▸ **Exercise goal**:
The task calls for every line of the data to be repeated exactly.

[Stored items]
____
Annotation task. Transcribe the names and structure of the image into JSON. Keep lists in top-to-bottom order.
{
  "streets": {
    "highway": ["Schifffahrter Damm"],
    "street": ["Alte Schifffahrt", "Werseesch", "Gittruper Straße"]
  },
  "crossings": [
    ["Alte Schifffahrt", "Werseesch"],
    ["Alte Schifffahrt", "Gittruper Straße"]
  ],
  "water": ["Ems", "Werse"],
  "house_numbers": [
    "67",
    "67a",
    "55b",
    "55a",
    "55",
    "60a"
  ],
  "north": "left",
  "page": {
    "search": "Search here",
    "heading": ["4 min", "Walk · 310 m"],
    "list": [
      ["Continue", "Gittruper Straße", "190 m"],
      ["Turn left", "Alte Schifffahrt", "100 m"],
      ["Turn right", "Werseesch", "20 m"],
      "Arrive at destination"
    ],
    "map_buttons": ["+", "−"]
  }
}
____
▸ **Answer space**:
Annotation task. Transcribe the names and structure of the image into JSON. Keep lists in top-to-bottom order.
{
  "streets": {
    "highway": ["Schifffahrter Damm"],
    "street": ["Alte Schifffahrt", "Werseesch", "Gittruper Straße"]
  },
  "crossings": [
    ["Alte Schifffahrt", "Werseesch"],
    ["Alte Schifffahrt", "Gittruper Straße"]
  ],
  "water": ["Ems", "Werse"],
  "house_numbers": [
    "67",
    "67a",
    "55b",
    "55a",
    "55",
    "60a"
  ],
  "north": "left",
  "page": {
    "search": "Search here",
    "heading": ["4 min", "Walk · 310 m"],
    "list": [
      ["Continue", "Gittruper Straße", "190 m"],
      ["Turn left", "Alte Schifffahrt", "100 m"],
      ["Turn right", "Werseesch", "20 m"],
      "Arrive at destination"
    ],
    "map_buttons": ["+", "−"]
  }
}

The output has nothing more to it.